- Text block
Solving the Class Imbalance Problem

It becomes obvious from the description of the problem that one remedy is to weight the smaller sums (i.e., those belonging to minority classes) so that a learning algorithm more easily avoids approximate solutions that exploit their insignificance. It’s often easily possible to modify machine learning algorithms for that purpose; especially when they are explicitly a form of empirical risk minimization and is not just equivalent to it for some loss function.

Another approach that attempts to solve the problem without requiring any modifications to the learning algorithm is resampling the data. In its simplest form it can be viewed as equivalent to the cost-sensitive approach of assigning weights. Consider the following algorithm:

Given: An imbalanced dataset with K classes and an integer for each class
Wanted: A dataset where data from each class is replicated according to the integer
Operation: Repeat each point in class k, c times, where c is the associated integer with that class

It should be obvious by plugging to the sum that this is equivalent to the cost-sensitive approach; recall that minimizing a function is equivalent to minimizing a scalar positive multiple of it.

Random Oversampling

The aforementioned algorithm suffers from a small problem; if class A has 900 examples and class B has 600 examples then there is no integer multiple that we can use to oversample class B to bring the dataset to exact balance. We can extend the algorithm to deal with replication ratios that aren’t integers by choosing points to replicate randomly. For instance, if we want to oversample 300 examples for class B so that the system is brought to balance (equivalent to a ratio of 1.5) then we can do so by…

1 — Choosing 300 points randomly from class B
2 — Replicating those points

This algorithm is called naive random oversampling and what it formally does is:

1 — Compute the necessary number of points to generate for each class (computed from some given ratios)
2 — Suppose for class k that number is N_k, then choose N_k points randomly with replacement from the points belonging to that class then add them to form the new dataset

It should be obvious that this is on average equivalent to the aforementioned algorithm and hence, also class-weighting. If the ratio for class k is 2.0 then on average each point will be picked once by random.

- Tasks for this exercise
**1.** Answer these from the text on class imbalance:
(a) What is the algorithm that picks points at random to replicate called?
(b) What ratio does oversampling 300 points for class B stand for?
(c) Minimizing a function is said to be equivalent to minimizing what?
**2.** Repeat the text on class imbalance between "It should be obvious by" and "positive multiple of it.", inclusive.
**3.** Finish out the next part of the text on class imbalance, picking up after its final sentence.

- Recorded information
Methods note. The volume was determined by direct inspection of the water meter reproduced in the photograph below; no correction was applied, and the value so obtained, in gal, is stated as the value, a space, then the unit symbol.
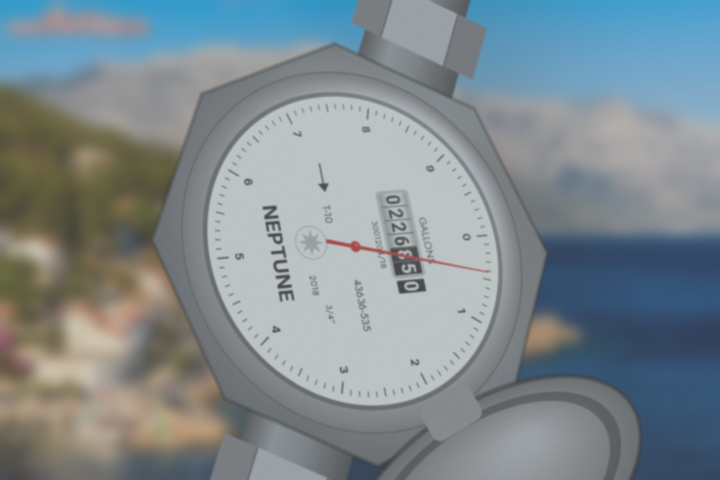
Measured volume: 226850.4 gal
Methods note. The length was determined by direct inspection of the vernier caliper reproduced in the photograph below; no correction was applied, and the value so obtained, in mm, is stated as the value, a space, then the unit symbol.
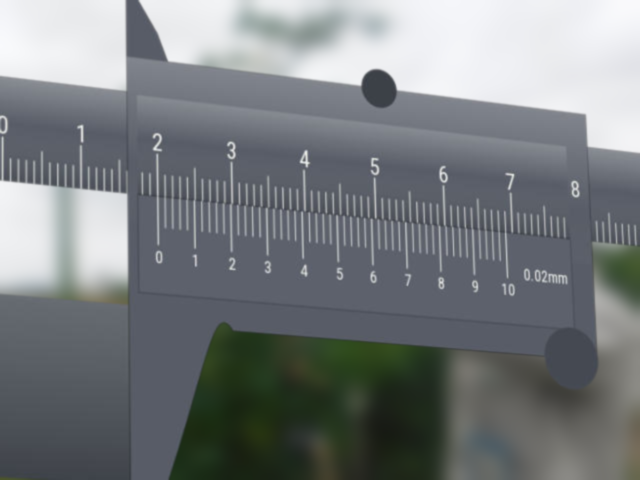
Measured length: 20.0 mm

- Response list
**1.**
(a) Naive random oversampling.
(b) 1.5.
(c) A scalar positive multiple of it.

**2.**
It should be obvious by plugging to the sum that this is equivalent to the cost-sensitive approach; recall that minimizing a function is equivalent to minimizing a scalar positive multiple of it.

**3.**
Here is a random imbalanced dataset that I have generated for three classes (0, 1, 2) which shows a histogram of the classes and a scatter plot of the points before and after oversampling.

Figure by the Author

Notice that there is no visual difference in the two figures in the bottom because all generated points are replicas of existing ones.

Why Oversampling?

You may be so far not so convinced that resampling is more prominent than class-weight to solve the class imbalance problem; after all, we have shown that naive random oversampling can be viewed to be on average equivalent to class-weighting with longer training times (due to more data). The only catch in this argument is that it’s not generally possible to use class-weighting; especially, if the machine learning model does not minimize loss explicitly.

It makes sense that we would achieve better results than naive random oversampling (or class weighting) if we rather naturally added the points for each class by collecting more data in our dataset. For instance, suppose that…

We want to detect whether a transaction is fraudWe have collected a dataset of 1K fraud transactions and 999K of valid transactions

It should be obvious that solving the imbalance problem by collecting another 998K fraud transactions is far more superior than repeating the existing 1K ones 997K times. In particular, we run a high risk of overfitting to the particular data observed in the latter case.

The reality is obviously that it is not generally feasible to collect more data for the minority classes; however, it may be possible to simulate the effect of doing so. Perhaps, if we synthetically generate data for the minority classes that is representative enough of real new examples then ideally, this is much better than repeating examples or class weighting. This is the most common form of oversampling and its relation to collecting real data may be the most plausible justification for why it can outperform random oversampling and class weighting; hence, being a worthwhile approach to solve the class imbalance problem.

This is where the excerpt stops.